- EXERCISE DETAILS: Would you please transcribe the data in full and exactly, excluding images?

Stored data entries
====
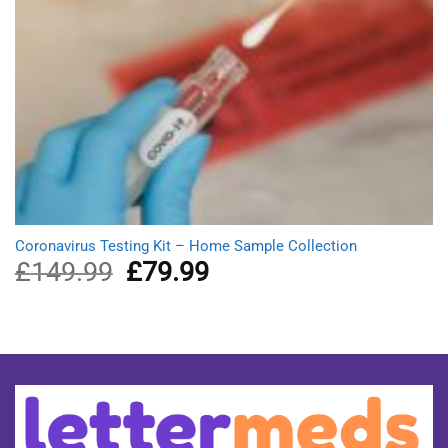
Coronavirus Testing Kit – Home Sample Collection
£
149.99
Original
£
79.99
Current
price
price
was:
is:
£149.99.
£79.99.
====
- RESULT:
Coronavirus Testing Kit – Home Sample Collection
£
149.99
Original
£
79.99
Current
price
price
was:
is:
£149.99.
£79.99.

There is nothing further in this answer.